» **ACTIVITY**: Each line below must be transcribed with no word changed.
##### THE DATA #####
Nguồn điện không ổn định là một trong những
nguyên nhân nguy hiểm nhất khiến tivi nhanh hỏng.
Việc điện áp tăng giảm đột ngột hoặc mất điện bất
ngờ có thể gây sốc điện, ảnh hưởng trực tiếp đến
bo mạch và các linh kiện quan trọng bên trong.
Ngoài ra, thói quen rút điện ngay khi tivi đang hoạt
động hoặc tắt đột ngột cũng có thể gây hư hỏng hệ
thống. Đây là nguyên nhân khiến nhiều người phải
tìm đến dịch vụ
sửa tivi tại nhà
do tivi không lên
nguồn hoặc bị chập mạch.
#####
» **YOUR RESPONSE**:
Nguồn điện không ổn định là một trong những
nguyên nhân nguy hiểm nhất khiến tivi nhanh hỏng.
Việc điện áp tăng giảm đột ngột hoặc mất điện bất
ngờ có thể gây sốc điện, ảnh hưởng trực tiếp đến
bo mạch và các linh kiện quan trọng bên trong.
Ngoài ra, thói quen rút điện ngay khi tivi đang hoạt
động hoặc tắt đột ngột cũng có thể gây hư hỏng hệ
thống. Đây là nguyên nhân khiến nhiều người phải
tìm đến dịch vụ
sửa tivi tại nhà
do tivi không lên
nguồn hoặc bị chập mạch.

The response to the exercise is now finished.